In machine learning, models are estimated on one portion of data (training set) and then tested on another portion of the data (testing set) to assess their quality. We split our sample accordingly.

separation_date = "2017-01-15"
idx_train=data_ml.index[(data_ml['date']< separation_date)].tolist()
idx_test=data_ml.index[(data_ml['date']>= separation_date)].tolist()

We also keep in memory a few key variables, like the list of asset identifiers and a rectangular version of returns. For simplicity, in the computation of the latter, we shrink the investment universe to keep only the stocks for which we have the maximum number of points. We provide a snapshot of the corresponding matrix.

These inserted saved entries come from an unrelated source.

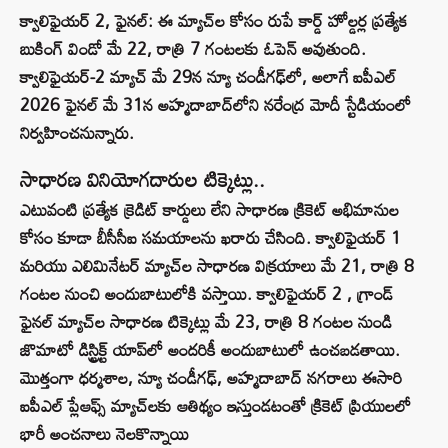
క్వాలిఫైయర్ 2, ఫైనల్: ఈ మ్యాచ్‌ల కోసం రుపే కార్డ్ హోల్డర్ల ప్రత్యేక
బుకింగ్ విండో మే 22, రాత్రి 7 గంటలకు ఓపెన్ అవుతుంది.
క్వాలిఫైయర్-2 మ్యాచ్ మే 29న న్యూ చండీగఢ్‌లో, అలాగే ఐపీఎల్
2026 ఫైనల్ మే 31న అహ్మదాబాద్‌లోని నరేంద్ర మోదీ స్టేడియంలో
నిర్వహించనున్నారు.
సాధారణ వినియోగదారుల టిక్కెట్లు..
ఎటువంటి ప్రత్యేక క్రెడిట్ కార్డులు లేని సాధారణ క్రికెట్ అభిమానుల
కోసం కూడా బీసీసీఐ సమయాలను ఖరారు చేసింది. క్వాలిఫైయర్ 1
మరియు ఎలిమినేటర్ మ్యాచ్‌ల సాధారణ విక్రయాలు మే 21, రాత్రి 8
గంటల నుంచి అందుబాటులోకి వస్తాయి. క్వాలిఫైయర్ 2 , గ్రాండ్
ఫైనల్ మ్యాచ్‌ల సాధారణ టిక్కెట్లు మే 23, రాత్రి 8 గంటల నుండి
జొమాటో డిస్ట్రిక్ట్ యాప్‌లో అందరికీ అందుబాటులో ఉంచబడతాయి.
మొత్తంగా ధర్మశాల, న్యూ చండీగఢ్, అహ్మదాబాద్ నగరాలు ఈసారి
ఐపీఎల్ ప్లేఆఫ్స్ మ్యాచ్‌లకు ఆతిథ్యం ఇస్తుండటంతో క్రికెట్ ప్రియులలో
భారీ అంచనాలు నెలకొన్నాయి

stock_ids_short=[]   # empty placeholder for temporary dataframe
stock_days=[]        # empty placeholder for temporary dataframe
stock_ids=data_ml['fsym_id'].unique() # A list of all stock_ids
stock_days=data_ml[['date','fsym_id']].groupby(
    ['fsym_id']).count().reset_index() # compute nbr data points/stock
stock_ids_short=stock_days.loc[
    stock_days['date'] == (stock_days['date'].max())]
# Stocks with full data
stock_ids_short=stock_ids_short['fsym_id'].unique()
# in order to get a list
is_stock_ids_short=data_ml['fsym_id'].isin(stock_ids_short)
returns=data_ml[is_stock_ids_short].pivot(
    index='date',columns='fsym_id',values='R1M') # returns matrix
returns.iloc[0:5,0:5]

References¶

Hartzmark, S. M., & Solomon, D. H. (2019). The dividend disconnect. Journal of Finance, 74(5), 2153–2199.